*** Opening EXTRACTED INFORMATION ***
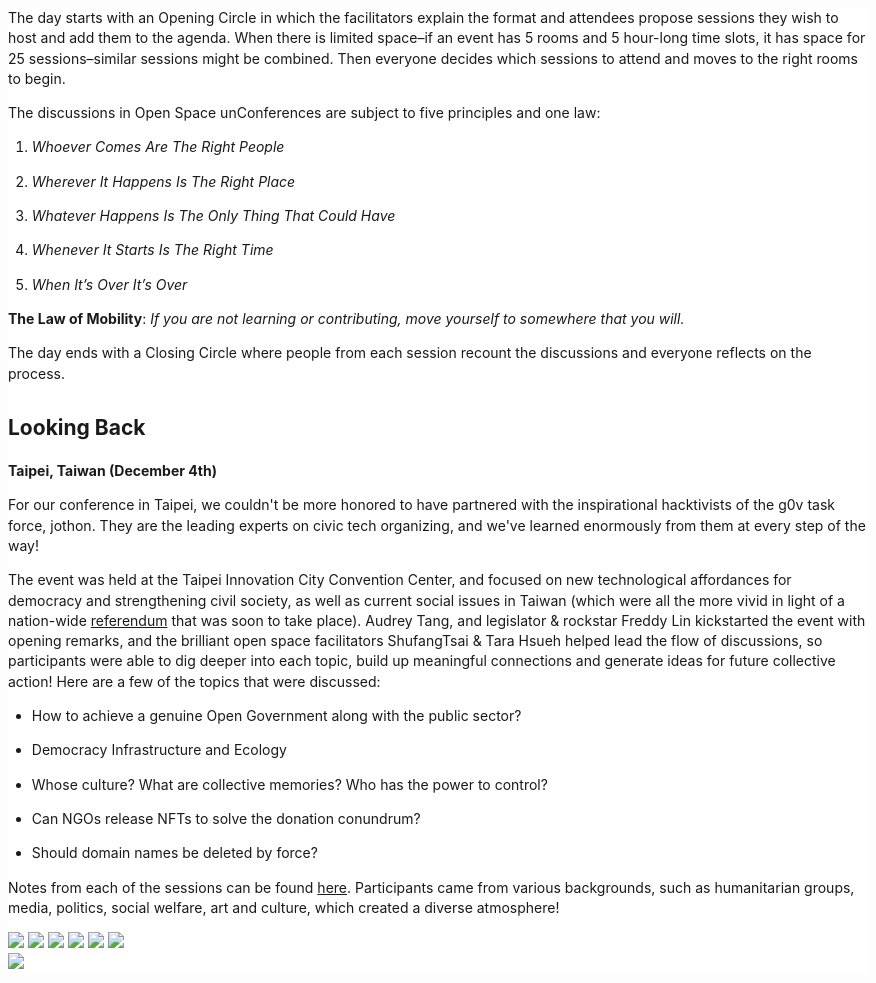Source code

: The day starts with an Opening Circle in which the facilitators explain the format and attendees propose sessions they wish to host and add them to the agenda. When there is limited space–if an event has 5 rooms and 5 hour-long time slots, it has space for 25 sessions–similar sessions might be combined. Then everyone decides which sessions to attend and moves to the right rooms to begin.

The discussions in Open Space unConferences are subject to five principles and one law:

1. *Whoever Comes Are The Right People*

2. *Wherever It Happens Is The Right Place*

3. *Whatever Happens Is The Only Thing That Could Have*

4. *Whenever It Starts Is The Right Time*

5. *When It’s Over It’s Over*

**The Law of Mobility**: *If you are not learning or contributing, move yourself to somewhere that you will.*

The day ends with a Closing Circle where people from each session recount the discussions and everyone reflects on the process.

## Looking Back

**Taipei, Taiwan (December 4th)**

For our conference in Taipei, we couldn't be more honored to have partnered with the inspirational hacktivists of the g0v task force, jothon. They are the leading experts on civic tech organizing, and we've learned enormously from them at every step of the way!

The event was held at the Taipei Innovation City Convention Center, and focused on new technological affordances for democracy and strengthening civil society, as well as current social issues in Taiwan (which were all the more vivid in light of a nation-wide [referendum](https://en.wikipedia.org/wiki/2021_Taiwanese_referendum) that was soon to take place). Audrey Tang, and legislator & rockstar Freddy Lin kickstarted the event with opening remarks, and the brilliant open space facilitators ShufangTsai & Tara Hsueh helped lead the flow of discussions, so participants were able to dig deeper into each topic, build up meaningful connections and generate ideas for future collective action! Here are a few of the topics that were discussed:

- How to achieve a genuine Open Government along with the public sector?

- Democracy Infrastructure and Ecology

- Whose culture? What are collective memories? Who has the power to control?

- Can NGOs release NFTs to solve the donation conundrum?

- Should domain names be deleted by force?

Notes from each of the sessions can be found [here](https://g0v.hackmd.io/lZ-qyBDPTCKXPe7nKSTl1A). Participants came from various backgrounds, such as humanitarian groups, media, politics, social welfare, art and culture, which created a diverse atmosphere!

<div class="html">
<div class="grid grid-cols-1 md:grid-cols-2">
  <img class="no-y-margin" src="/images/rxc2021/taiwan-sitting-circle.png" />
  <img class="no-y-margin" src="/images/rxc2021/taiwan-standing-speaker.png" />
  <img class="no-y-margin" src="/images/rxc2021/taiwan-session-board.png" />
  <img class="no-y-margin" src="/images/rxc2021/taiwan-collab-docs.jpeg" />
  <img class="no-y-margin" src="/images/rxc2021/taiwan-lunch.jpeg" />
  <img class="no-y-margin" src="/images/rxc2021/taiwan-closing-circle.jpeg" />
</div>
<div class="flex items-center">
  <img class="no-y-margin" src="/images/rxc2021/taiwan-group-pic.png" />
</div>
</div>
*** Closing EXTRACTED INFORMATION ***
*** Opening EXTRACTED INFORMATION ***
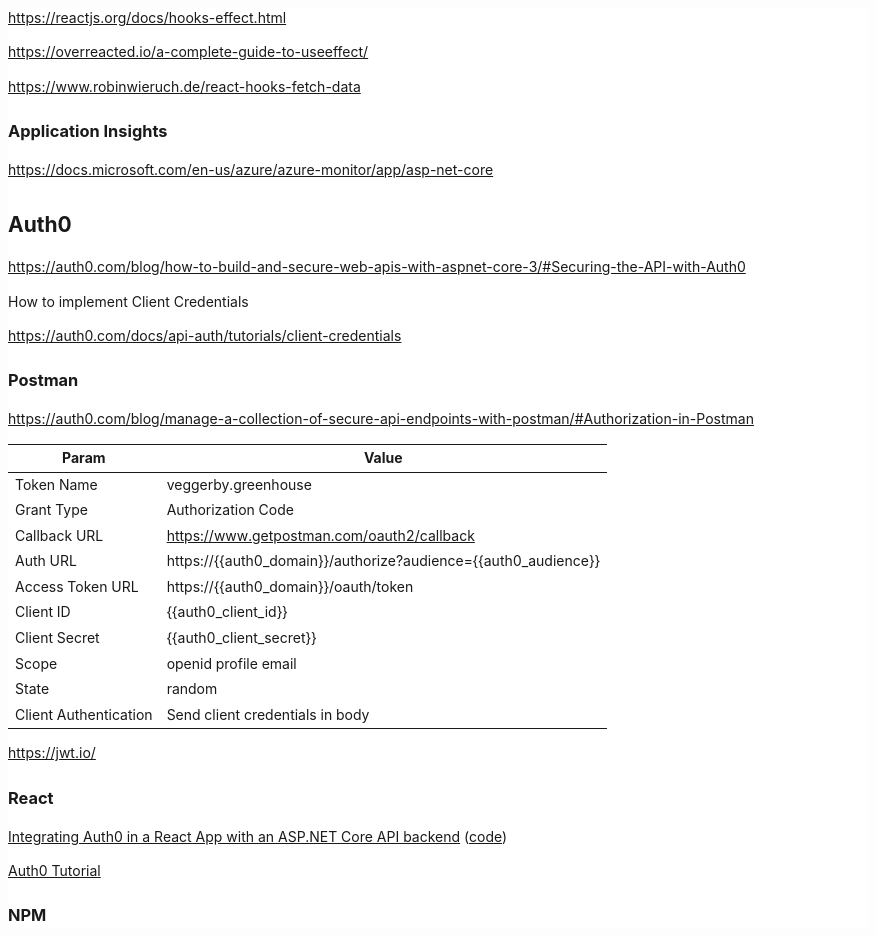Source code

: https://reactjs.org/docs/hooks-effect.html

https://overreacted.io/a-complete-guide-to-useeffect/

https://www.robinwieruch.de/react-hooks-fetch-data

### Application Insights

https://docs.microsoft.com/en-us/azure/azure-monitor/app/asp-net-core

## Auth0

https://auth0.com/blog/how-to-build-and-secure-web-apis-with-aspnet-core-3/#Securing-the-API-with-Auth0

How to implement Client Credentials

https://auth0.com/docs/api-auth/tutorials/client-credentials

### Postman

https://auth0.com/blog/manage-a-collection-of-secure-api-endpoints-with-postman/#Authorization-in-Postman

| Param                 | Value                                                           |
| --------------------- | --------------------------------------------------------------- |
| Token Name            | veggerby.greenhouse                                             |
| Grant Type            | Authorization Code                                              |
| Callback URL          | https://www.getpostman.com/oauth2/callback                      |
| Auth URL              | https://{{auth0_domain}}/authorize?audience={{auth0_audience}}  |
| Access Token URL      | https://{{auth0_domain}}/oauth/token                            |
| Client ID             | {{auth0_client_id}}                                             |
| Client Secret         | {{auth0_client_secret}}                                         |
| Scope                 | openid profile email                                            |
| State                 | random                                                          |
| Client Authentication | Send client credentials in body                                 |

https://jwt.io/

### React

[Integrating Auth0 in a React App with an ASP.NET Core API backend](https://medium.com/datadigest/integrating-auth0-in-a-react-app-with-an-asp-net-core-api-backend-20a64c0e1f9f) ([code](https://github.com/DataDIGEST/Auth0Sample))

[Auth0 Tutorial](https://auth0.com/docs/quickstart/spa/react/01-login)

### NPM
*** Closing EXTRACTED INFORMATION ***
* WHAT YOU NEED TO DO *
Could you retype the lines of the listing starting at the line with "- Democracy Infrastructure and Ecology" and ending at the line with "- Should domain names be deleted by force?", keeping every character as it stands?

* SOLUTION FOR THIS TASK *
- Democracy Infrastructure and Ecology

- Whose culture? What are collective memories? Who has the power to control?

- Can NGOs release NFTs to solve the donation conundrum?

- Should domain names be deleted by force?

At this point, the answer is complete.